Tuesday, April 18, 2006
— Fiction —
I have to go to the Houston office on business for ten weeks.
To my roommate Todd, I say, “When I get back, you have a job or you’re gone. I’m sick of you paying late, owing me money, and just hanging around the apartment all day and making it dirty.” I’m on the lease; he’s subletting his room from me.
With pot smoke around his head like a fug of mustard gas, he tells me, “A job. I’ve got some very specific leads.” Later, as I am actually walking out the door, he says, “Oh, hey!” I stop and wait, staring; he looks confused; he says, “I’ve got some very specific leads.”
Ten weeks later I come back and the apartment looks a lot worse; for the sake of brevity all I’ll say is there are pizza stains on the wall. “What is this?” I shout. “Get out. This is it; get out.”
Todd gets up off the couch and wanders over to me. He’s wearing several baggy T-shirts and has thick bandages on his arms in two different places. From his pocket he produces a wad of cash. Peeling off twenties, he hands me six hundred dollars he owes me like it’s nothing.

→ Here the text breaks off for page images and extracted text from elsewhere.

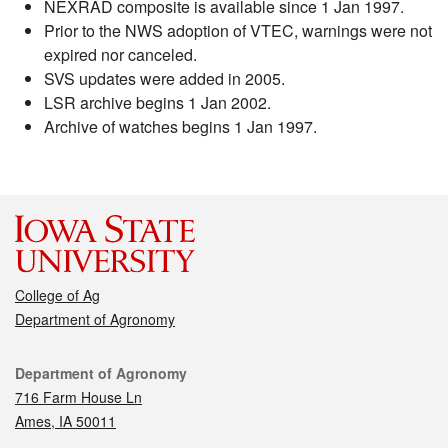
NEXRAD composite is available since 1 Jan 1997.
Prior to the NWS adoption of VTEC, warnings were not
expired nor canceled.
SVS updates were added in 2005.
LSR archive begins 1 Jan 2002.
Archive of watches begins 1 Jan 1997.
College of Ag
Department of Agronomy
Contact
Department of Agronomy
716 Farm House Ln
Ames, IA 50011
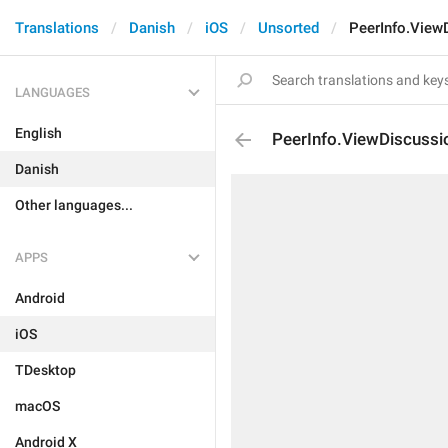
Translations
Danish
iOS
Unsorted
PeerInfo.View
LANGUAGES
English
PeerInfo.ViewDiscussi
Danish
Other languages...
APPS
Android
iOS
TDesktop
macOS
Android X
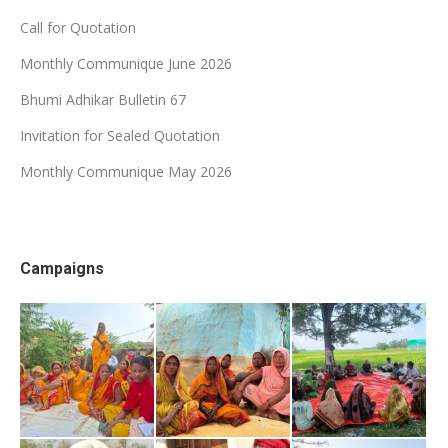
Call for Quotation
Monthly Communique June 2026
Bhumi Adhikar Bulletin 67
Invitation for Sealed Quotation
Monthly Communique May 2026
Campaigns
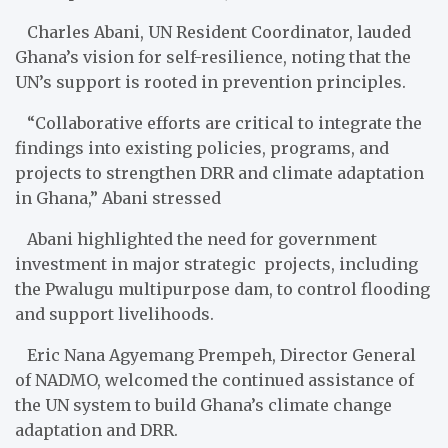
Charles Abani, UN Resident Coordinator, lauded
Ghana’s vision for self-resilience, noting that the
UN’s support is rooted in prevention principles.
“Collaborative efforts are critical to integrate the
findings into existing policies, programs, and
projects to strengthen DRR and climate adaptation
in Ghana,” Abani stressed
Abani highlighted the need for government
investment in major strategic projects, including
the Pwalugu multipurpose dam, to control flooding
and support livelihoods.
Eric Nana Agyemang Prempeh, Director General
of NADMO, welcomed the continued assistance of
the UN system to build Ghana’s climate change
adaptation and DRR.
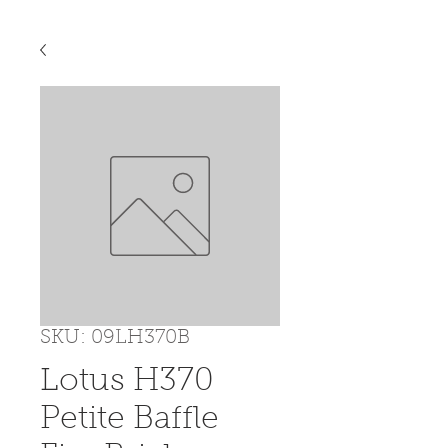
SKU: 09LH370B
Lotus H370
Petite Baffle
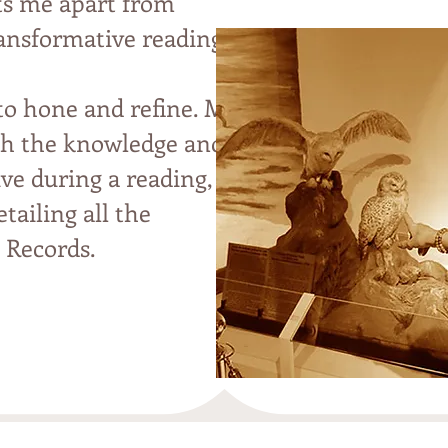
ets me apart from
ransformative readings
 to hone and refine. My
ith the knowledge and
ive during a reading,
etailing all the
c Records
.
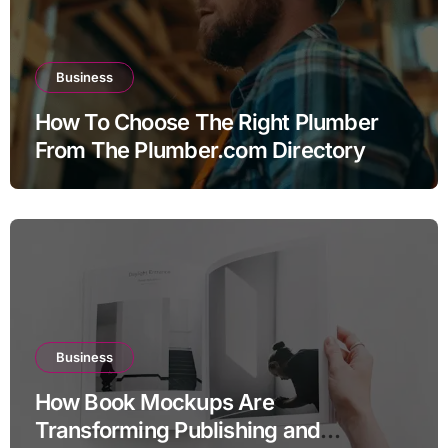
Business
How To Choose The Right Plumber
From The Plumber.com Directory
Business
How Book Mockups Are
Transforming Publishing and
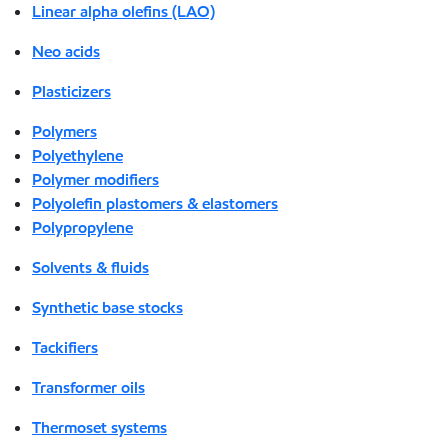
Linear alpha olefins (LAO)
Neo acids
Plasticizers
Polymers
Polyethylene
Polymer modifiers
Polyolefin plastomers & elastomers
Polypropylene
Solvents & fluids
Synthetic base stocks
Tackifiers
Transformer oils
Thermoset systems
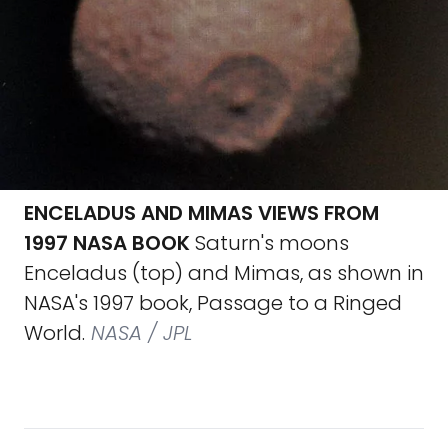
ENCELADUS AND MIMAS VIEWS FROM
1997 NASA BOOK
Saturn's moons
Enceladus (top) and Mimas, as shown in
NASA's 1997 book, Passage to a Ringed
World.
NASA / JPL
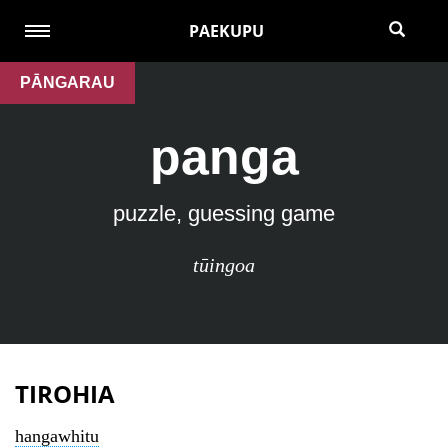
PAEKUPU
PĀNGARAU
panga
puzzle, guessing game
tūingoa
TIROHIA
hangawhitu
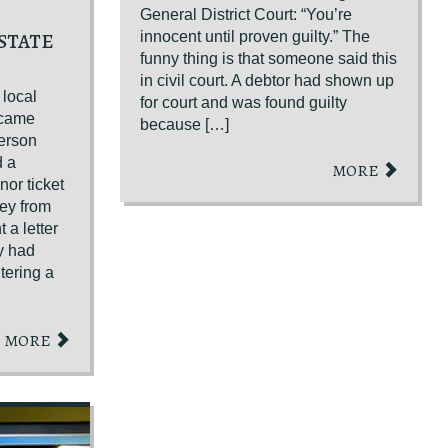
General District Court: “You’re
STATE
innocent until proven guilty.” The
funny thing is that someone said this
in civil court. A debtor had shown up
 local
for court and was found guilty
became
because […]
erson
d a
MORE
or ticket
ney from
 a letter
ey had
tering a
MORE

“That shit panned out,” he says. “That lead. I got a job.” He peels off another eight hundred and gives it to me. “There’s next month.”
I go in my room and hide the cash so he can’t steal it back for pot. Then I come out and say, “What’s this job?”
“I’m not supposed to tell anyone.”
“You mean you’re selling drugs.”
“Yes, you are. Tell me the truth. I’ll throw your ass out right now.”
“Chill, I had to quit smoking pot. I’m working for Pfizer.”
“The drug company? Bullshit. Tell the truth.”
He looks slyly at me. “Promise it stays hush-hush?”
“Out with it.”
He pulls up his T-shirts to show me his torso. I flinch like something bit me, feel all the blood rush to my head.
“Are those ears?” They’re growing out of his body, little fleshy fungi.
“They’re trying to figure out how to eventually grow them for transplant victims,” he explains. “They have to do it on a host.”
“What? What the fuck is wrong with you?”
“I get like $7,000 for each. When they’re full-grown they remove them, it just leaves a scar.”
My parents raised me Catholic. I don’t practice anymore, but I don’t have to go to church to know this shit is unnatural. I back away from him, afraid, and lock myself in my bedroom.
After that I live in fear for a little while. I imagine a whole person growing out of his chest while he’s asleep, a person with a big knife, the person attacking me, oh shit. I wake up shivering but sweaty, and in the mornings I sneak out of the apartment, going to work.
I can’t look him in the eye. It’s disgusting and I can’t believe it’s happening under my roof. Worse, I can’t throw him out, because while I was gone, he got his fucking name on the lease. I think he bribed the landlord.
Also, what the hell? I’m working nine to five, plus overtime, and making five thousand dollars a month before taxes, which I used to think was pretty good. But he’s lounging around watching TV, making more than twice that much by letting some doctors grow ears on him! No way he’s getting laid with those things sticking out of his skin—but I’m not doing so great, either.
When the gag factor finally wears off, I start to just plain resent him. I feel sad and cheated.
Then he catches me in the kitchen one night—by now he’s got bandages all over him and he’s wearing at least five T-shirts—and says, “Hey—Bill. Listen.”
I say, “What?”
“Well,” he says, “I went in today for the checkup, you know, and one of the project administrators was talking to me, asking if I knew anybody who might be interested in doing noses.”
“Noses?” I say.
“Yeah, they’re going to start trying to do noses, too.”
“Noses,” I say.
“Ten grand a pop,” he says. “Noses take longer than ears.”
Slowly I say, “Does it hurt?”
* * *
I don’t work nine to five anymore. They took the first one off my shoulder yesterday (it does hurt a little, but you get Vicodin) and I don’t think they really have all the kinks out of the project yet, because the thing looked more like a sea urchin with blowholes than a nose. Whatever, though. The longer it takes them to get it right, the more money I make. I have six growing on me right now; those plus the one they just harvested makes seventy grand in a little over two months, and there are potentially dozens more to come. Dozens! I’m making so much money—I can’t believe how much!—which totally takes away, you know, the shame.